An ex-convict allegedly tied to the Aryan Brotherhood was acquitted Wednesday of the eight-year-old murder of a Long Beach man whose kneecap had been shot off--a shooting style police claim is the "calling card" of the white racist prison gang.
After the verdict was read in Orange County Superior Court in Santa Ana, Joseph Michael O'Rourke, 35, who was in custody but dressed in a dark blue suit, grabbed his wife and mother across the front row railing of the courtroom and hugged them. Deputy Dist. Atty. Tom Goethals, stunned by the verdict, left without speaking to anyone, including jurors who had wanted to talk to him.
Arrested Last Year
O'Rourke and Terrence J. Cosgrove, 36, were arrested last year and charged with the murder of an acquaintance, Ricky Helt, whose body was found in a car parked at the Huntington Beach Central Library on Oct. 9, 1977. Prosecutors claimed that O'Rourke killed Helt after questioning him about some drugs allegedly stolen from O'Rourke's girlfriend.
Even though O'Rourke was out of prison, police believe he was still tied to the Aryan Brotherhood from a previous prison term.
Cosgrove, whose trial is pending, is accused of aiding and abetting O'Rourke.
O'Rourke had been a suspect in the shooting almost from the time Helt's body was found. Ten days after Helt's slaying, O'Rourke was arrested on charges of assaulting a police officer while attempting to steal a van. He was convicted in the van incident and sent to prison for five years.
In 1979 Ken Waterman, under arrest on bank robbery charges, told police he had participated with O'Rourke and Cosgrove in killing Helt.
O'Rourke was not arrested then because police could not verify Waterman's story. But last year two state prison inmates--Michael Thompson and Steve Barnes--told police that O'Rourke had told them that he killed Helt. That led to the arrests of O'Rourke and Cosgrove last December.
Treatise on Brotherhood
O'Rourke's four-week trial became a treatise for jurors on the inner workings of the Aryan Brotherhood, with details presented by both the defense and the prosecution.

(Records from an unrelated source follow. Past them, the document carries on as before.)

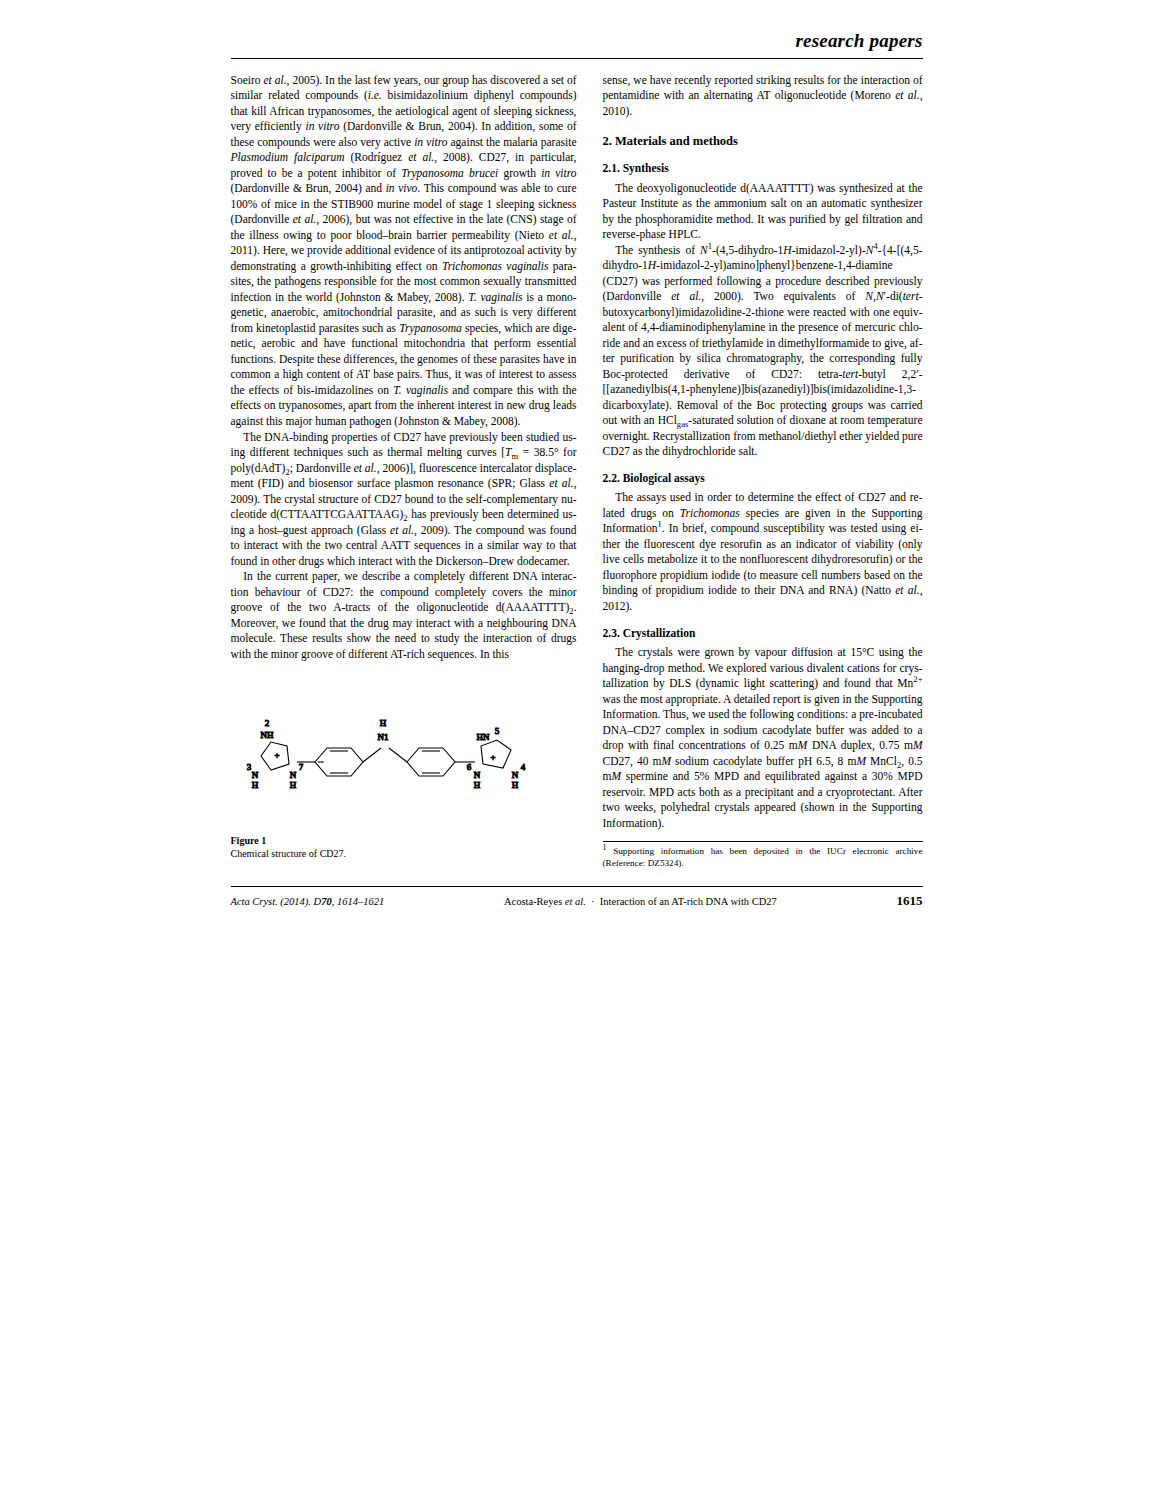research papers
Soeiro et al., 2005). In the last few years, our group has discovered a set of similar related compounds (i.e. bisimidazolinium diphenyl compounds) that kill African trypanosomes, the aetiological agent of sleeping sickness, very efficiently in vitro (Dardonville & Brun, 2004). In addition, some of these compounds were also very active in vitro against the malaria parasite Plasmodium falciparum (Rodríguez et al., 2008). CD27, in particular, proved to be a potent inhibitor of Trypanosoma brucei growth in vitro (Dardonville & Brun, 2004) and in vivo. This compound was able to cure 100% of mice in the STIB900 murine model of stage 1 sleeping sickness (Dardonville et al., 2006), but was not effective in the late (CNS) stage of the illness owing to poor blood–brain barrier permeability (Nieto et al., 2011). Here, we provide additional evidence of its antiprotozoal activity by demonstrating a growth-inhibiting effect on Trichomonas vaginalis parasites, the pathogens responsible for the most common sexually transmitted infection in the world (Johnston & Mabey, 2008). T. vaginalis is a monogenetic, anaerobic, amitochondrial parasite, and as such is very different from kinetoplastid parasites such as Trypanosoma species, which are digenetic, aerobic and have functional mitochondria that perform essential functions. Despite these differences, the genomes of these parasites have in common a high content of AT base pairs. Thus, it was of interest to assess the effects of bis-imidazolines on T. vaginalis and compare this with the effects on trypanosomes, apart from the inherent interest in new drug leads against this major human pathogen (Johnston & Mabey, 2008).
The DNA-binding properties of CD27 have previously been studied using different techniques such as thermal melting curves [Tm = 38.5° for poly(dAdT)2; Dardonville et al., 2006)], fluorescence intercalator displacement (FID) and biosensor surface plasmon resonance (SPR; Glass et al., 2009). The crystal structure of CD27 bound to the self-complementary nucleotide d(CTTAATTCGAATTAAG)2 has previously been determined using a host–guest approach (Glass et al., 2009). The compound was found to interact with the two central AATT sequences in a similar way to that found in other drugs which interact with the Dickerson–Drew dodecamer.
In the current paper, we describe a completely different DNA interaction behaviour of CD27: the compound completely covers the minor groove of the two A-tracts of the oligonucleotide d(AAAATTTT)2. Moreover, we found that the drug may interact with a neighbouring DNA molecule. These results show the need to study the interaction of drugs with the minor groove of different AT-rich sequences. In this
NH N H N H 2 3 7 + N1 H HN 5 N H N H 6 4 +
Figure 1 Chemical structure of CD27.
sense, we have recently reported striking results for the interaction of pentamidine with an alternating AT oligonucleotide (Moreno et al., 2010).
2. Materials and methods
2.1. Synthesis
The deoxyoligonucleotide d(AAAATTTT) was synthesized at the Pasteur Institute as the ammonium salt on an automatic synthesizer by the phosphoramidite method. It was purified by gel filtration and reverse-phase HPLC.
The synthesis of N1-(4,5-dihydro-1H-imidazol-2-yl)-N4-{4-[(4,5-dihydro-1H-imidazol-2-yl)amino]phenyl}benzene-1,4-diamine (CD27) was performed following a procedure described previously (Dardonville et al., 2000). Two equivalents of N,N′-di(tert-butoxycarbonyl)imidazolidine-2-thione were reacted with one equivalent of 4,4-diaminodiphenylamine in the presence of mercuric chloride and an excess of triethylamide in dimethylformamide to give, after purification by silica chromatography, the corresponding fully Boc-protected derivative of CD27: tetra-tert-butyl 2,2′-[[azanediylbis(4,1-phenylene)]bis(azanediyl)]bis(imidazolidine-1,3-dicarboxylate). Removal of the Boc protecting groups was carried out with an HClgas-saturated solution of dioxane at room temperature overnight. Recrystallization from methanol/diethyl ether yielded pure CD27 as the dihydrochloride salt.
2.2. Biological assays
The assays used in order to determine the effect of CD27 and related drugs on Trichomonas species are given in the Supporting Information1. In brief, compound susceptibility was tested using either the fluorescent dye resorufin as an indicator of viability (only live cells metabolize it to the nonfluorescent dihydroresorufin) or the fluorophore propidium iodide (to measure cell numbers based on the binding of propidium iodide to their DNA and RNA) (Natto et al., 2012).
2.3. Crystallization
The crystals were grown by vapour diffusion at 15°C using the hanging-drop method. We explored various divalent cations for crystallization by DLS (dynamic light scattering) and found that Mn2+ was the most appropriate. A detailed report is given in the Supporting Information. Thus, we used the following conditions: a pre-incubated DNA–CD27 complex in sodium cacodylate buffer was added to a drop with final concentrations of 0.25 mM DNA duplex, 0.75 mM CD27, 40 mM sodium cacodylate buffer pH 6.5, 8 mM MnCl2, 0.5 mM spermine and 5% MPD and equilibrated against a 30% MPD reservoir. MPD acts both as a precipitant and a cryoprotectant. After two weeks, polyhedral crystals appeared (shown in the Supporting Information).
1 Supporting information has been deposited in the IUCr electronic archive (Reference: DZ5324).
Acta Cryst. (2014). D70, 1614–1621
Acosta-Reyes et al. · Interaction of an AT-rich DNA with CD27
1615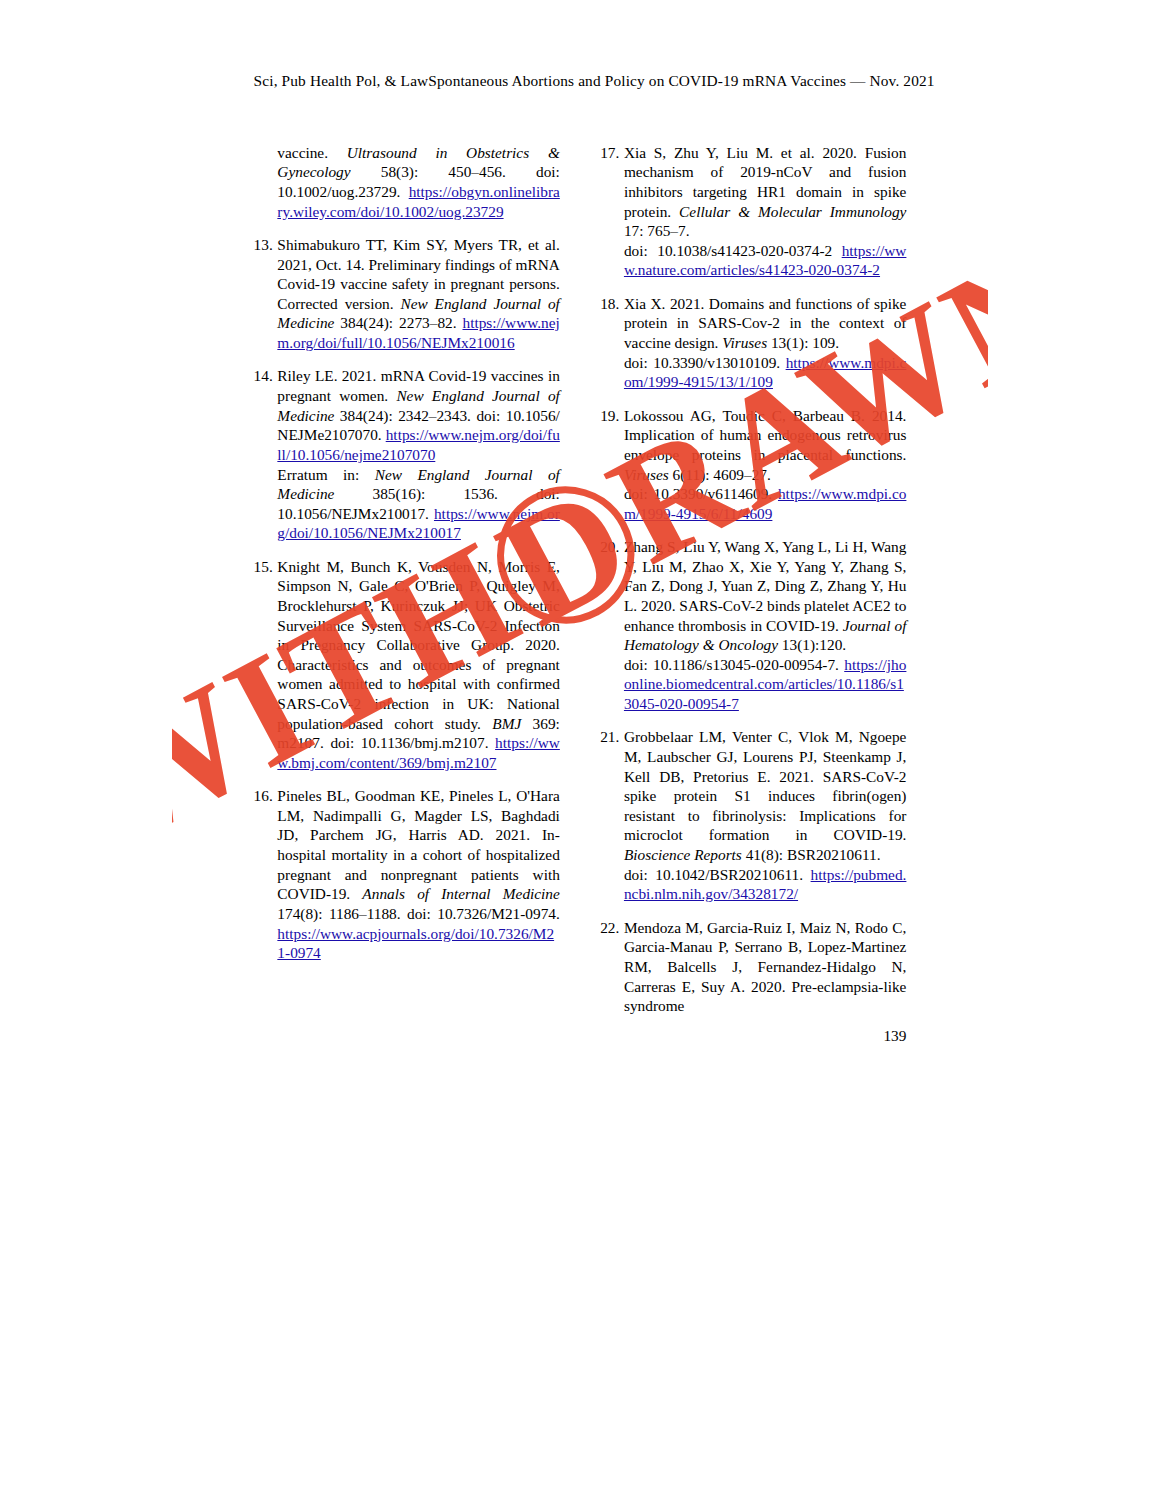Sci, Pub Health Pol, & Law
Spontaneous Abortions and Policy on COVID-19 mRNA Vaccines — Nov. 2021
WITHDRAWN
vaccine. Ultrasound in Obstetrics & Gynecology 58(3): 450–456. doi: 10.1002/uog.23729. https://obgyn.onlinelibrary.wiley.com/doi/10.1002/uog.23729
13. Shimabukuro TT, Kim SY, Myers TR, et al. 2021, Oct. 14. Preliminary findings of mRNA Covid-19 vaccine safety in pregnant persons. Corrected version. New England Journal of Medicine 384(24): 2273–82. https://www.nejm.org/doi/full/10.1056/NEJMx210016
14. Riley LE. 2021. mRNA Covid-19 vaccines in pregnant women. New England Journal of Medicine 384(24): 2342–2343. doi: 10.1056/ NEJMe2107070. https://www.nejm.org/doi/full/10.1056/nejme2107070
Erratum in: New England Journal of Medicine 385(16): 1536. doi: 10.1056/NEJMx210017. https://www.nejm.org/doi/10.1056/NEJMx210017
15. Knight M, Bunch K, Vousden N, Morris E, Simpson N, Gale C, O'Brien P, Quigley M, Brocklehurst P, Kurinczuk JJ; UK Obstetric Surveillance System SARS-CoV-2 Infection in Pregnancy Collaborative Group. 2020. Characteristics and outcomes of pregnant women admitted to hospital with confirmed SARS-CoV-2 infection in UK: National population-based cohort study. BMJ 369: m2107. doi: 10.1136/bmj.m2107. https://www.bmj.com/content/369/bmj.m2107
16. Pineles BL, Goodman KE, Pineles L, O'Hara LM, Nadimpalli G, Magder LS, Baghdadi JD, Parchem JG, Harris AD. 2021. In-hospital mortality in a cohort of hospitalized pregnant and nonpregnant patients with COVID-19. Annals of Internal Medicine 174(8): 1186–1188. doi: 10.7326/M21-0974. https://www.acpjournals.org/doi/10.7326/M21-0974
17. Xia S, Zhu Y, Liu M. et al. 2020. Fusion mechanism of 2019-nCoV and fusion inhibitors targeting HR1 domain in spike protein. Cellular & Molecular Immunology 17: 765–7.
doi: 10.1038/s41423-020-0374-2 https://www.nature.com/articles/s41423-020-0374-2
18. Xia X. 2021. Domains and functions of spike protein in SARS-Cov-2 in the context of vaccine design. Viruses 13(1): 109.
doi: 10.3390/v13010109. https://www.mdpi.com/1999-4915/13/1/109
19. Lokossou AG, Toudic C, Barbeau B. 2014. Implication of human endogenous retrovirus envelope proteins in placental functions. Viruses 6(11): 4609–27.
doi: 10.3390/v6114609. https://www.mdpi.com/1999-4915/6/11/4609
20. Zhang S, Liu Y, Wang X, Yang L, Li H, Wang Y, Liu M, Zhao X, Xie Y, Yang Y, Zhang S, Fan Z, Dong J, Yuan Z, Ding Z, Zhang Y, Hu L. 2020. SARS-CoV-2 binds platelet ACE2 to enhance thrombosis in COVID-19. Journal of Hematology & Oncology 13(1):120.
doi: 10.1186/s13045-020-00954-7. https://jhoonline.biomedcentral.com/articles/10.1186/s13045-020-00954-7
21. Grobbelaar LM, Venter C, Vlok M, Ngoepe M, Laubscher GJ, Lourens PJ, Steenkamp J, Kell DB, Pretorius E. 2021. SARS-CoV-2 spike protein S1 induces fibrin(ogen) resistant to fibrinolysis: Implications for microclot formation in COVID-19. Bioscience Reports 41(8): BSR20210611.
doi: 10.1042/BSR20210611. https://pubmed.ncbi.nlm.nih.gov/34328172/
22. Mendoza M, Garcia-Ruiz I, Maiz N, Rodo C, Garcia-Manau P, Serrano B, Lopez-Martinez RM, Balcells J, Fernandez-Hidalgo N, Carreras E, Suy A. 2020. Pre-eclampsia-like syndrome
139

Thompson, a former leader of the gang still in prison on a murder conviction, described how the Aryan Brotherhood had ordered the death of Barnes' father because Barnes had testified against a gang member. O'Rourke's attorney, Robert Chatterton, brought in evidence of gang members testifying in half a dozen different murder cases in which gang members were defendants.
One woman juror, who did not want to be named, left the courtroom in tears. She said later, after calming down, that it had been an emotional trial for her.
"I guess I should have known that things like the Aryan Brotherhood existed," she said. "But I've always blocked things like that from my mind."
Some jurors said the three key prosecution witnesses--Thompson, Barnes and Waterman, who all had ties to the Aryan Brotherhood--lacked credibility as witnesses because of their criminal records and their demeanor on the witness stand.
"We thought there was strong evidence that Mr. O'Rourke was guilty," said jury foreman Patrick A. Long of Santa Ana. "But there was evidence it could have happened another way, too. We just couldn't get past 'reasonable doubt.' " Judges in California instruct juries they must find defendants guilty beyond a reasonable doubt before returning a guilty verdict.
Jurors said they thought prosecutor Goethals had done an excellent job, but that his case was hurt by the type of witnesses he had.
"Look what we had to work with," said juror Michael Watkins of Huntington Beach. "As prosecution witnesses were a parade of murderers, robbers and thieves. What a messy, messy case."
Several jurors agreed that defense attorney Chatterton's extensive homework on the Aryan Brotherhood and the backgrounds of the prosecution witnesses helped sway them in O'Rourke's favor.
Cosgrove Case Linked
Goethals had said before the verdict that an acquittal of O'Rourke could affect the pending prosecution of Cosgrove. The prosecutor was unavailable to comment on it after the verdict, but Chatterton predicted the case against Cosgrove would be dismissed.
O'Rourke's mother, Marguerite O'Rourke, said his family was planning a huge celebration for him.
"I've known from the beginning he was innocent," she said. "He has never lied to me, not since he was this high (indicating a small child)."
O'Rourke's wife, Mary, said he had a marine maintenance business before he was arrested. "Everything is gone. This trial has been a tremendous financial drain on us."
Family members refuse to say whether O'Rourke was a member of the Aryan Brotherhood. Chatterton said O'Rourke probably associated with Aryan Brotherhood members as a means of survival. Chatterton quoted former gang member Thompson, who testified that inmates joined the gang because "in here, you are either the predator, or the one preyed upon."